Text section:
The Pilot and the Stipula though have taken a different course: theirs have no reference to any other pens in their line or, in the case of the Passaporto, any pens at all. The M90 has a long history with the Murex line and the great Japanese tradition of the long-short pen, yet to my eyes it still looks odd - with the long cap and short visible barrel when closed, it has the proportions of a rather small mushroom. The Stipula instead reminds me of a roll of papyrus, wrapped at the centre. It does not look like a pen, for better or worse.
As size no doubt matters in this case, smallest to largest:
Beside a Lamy 2000
Fit and Finish:
Well, there are clear winners here, and they should come as no surprise. The YOL is simply drop dead gorgeous, from its craftsmanship to the intricate design which adorns its solid silver body. It is one of the most beautiful pens I have ever seen in any size, at any price.
Next comes the Sailor. Dull, dull, dull bar its "hey I'm yellow!" resin, but it is (as I have come to expect from Sailor) unimpeachable in its build quality. There is no play on any single part; you cannot get your fingernail under any of the gaps; the finish is flawless. Impressive.
Third: the Pilot. Everything is beautifully built, and the brushed stainless steel has a lovely tactility. But… the details grate. Well, really only three details: of minor irritation are the cheap-looking blue cap gemstone and the incongruous smooth steel of the clip; of rather more annoyance is the solidity of the cap while closed and posted - or rather lack thereof. It has about a millimeter of play in it - tiny, but grrrrrrrrr…. not good enough Pilot!
And finally, bringing up the rear like the asthmatic kid on sport's day, it's the Stipula. No. Just no. Some plastics transcend their humble origins. Not this one. It has no lustre, and looks and feels lifeless in the hand. The light blue swirls seem like ugly imperfections rather than flourishes and though not terrible, it is nowhere near the other three. Asthmatic kid's report card: "C-. Must try harder".

The data:
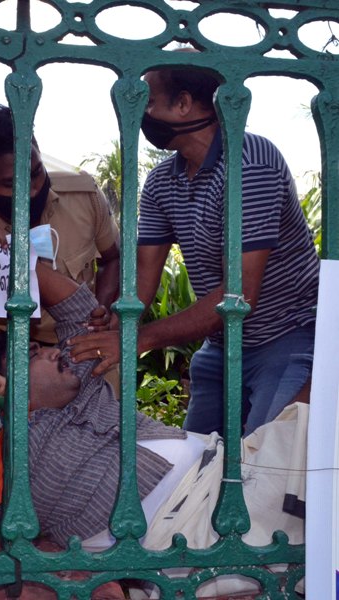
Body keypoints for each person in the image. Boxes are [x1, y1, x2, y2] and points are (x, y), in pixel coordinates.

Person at [0, 264, 306, 598]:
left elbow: (79, 310)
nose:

Complete the following:
• 1. Write out everything in the pen review from "Next comes the" down to "good enough Pilot!".
• 2. Answer these about the pen review:
(a) What is the YOL's body made of?
(b) How much play does the Pilot's cap have?
(c) What color are the swirls on the Stipula?
• 3. Write the next part of the pen review.
The material can be set aside.

Exercise answers:
• 1.
Next comes the Sailor. Dull, dull, dull bar its "hey I'm yellow!" resin, but it is (as I have come to expect from Sailor) unimpeachable in its build quality. There is no play on any single part; you cannot get your fingernail under any of the gaps; the finish is flawless. Impressive.
Third: the Pilot. Everything is beautifully built, and the brushed stainless steel has a lovely tactility. But… the details grate. Well, really only three details: of minor irritation are the cheap-looking blue cap gemstone and the incongruous smooth steel of the clip; of rather more annoyance is the solidity of the cap while closed and posted - or rather lack thereof. It has about a millimeter of play in it - tiny, but grrrrrrrrr…. not good enough Pilot!

• 2.
(a) Solid silver.
(b) About a millimeter.
(c) Light blue.

• 3.
The great thing about all these pens is that despite their tiny dimensions closed, they become rivals for standard sized pens once posted. Each of the four has an integral way of posting: threads on the Sailor and Stipula, clip on the YOL, pins on the M90. The Stipula is the lightest, followed by the Sailor; it is probably no surprise that the two metal pens are the heaviest with the YOL tipping the scales over the most. All are exceptionally comfortable to use, only the YOL being less in any noticeable sense due to the tiny diameter of its section and barrel (the barrel which, depending on how close to the nib you hold your pen is the section).
With my trusted L2K again...
Let's get this out of the way first. There is one winner, and that winner simply blew the others out of the water. And that pen is…
… the Sailor. The 14k H-F nib may be at the lower end of Sailor's repertoire, but by god is this a good nib. Smooth as silk, razor fine yet forgiving of angle, consistent flowing and (I don't know how they manage this), brimming with personality, it is quite simply one of the best nibs on any of my pens.
What is all the more impressive is the background to this test. Following the pen's incontinence, I am embarrassed to say, I was angry. Very angry. So angry that the pen was banished into eternal exile (ok, not eternal, but it spent nearly a year dumped at the bottom of a drawer) with the offending cartridge of nano carbon ink still firmly half-full and wedged within. When I came to salvage the pen, the ink had evaporated and a dusty sediment remained all over the nib. And yet… I ran some water through and replaced the cartridge and IT STARTED RIGHT UP! Not only that, it wrote perfectly, without a single problem for the subsequent two days to today. Incredible!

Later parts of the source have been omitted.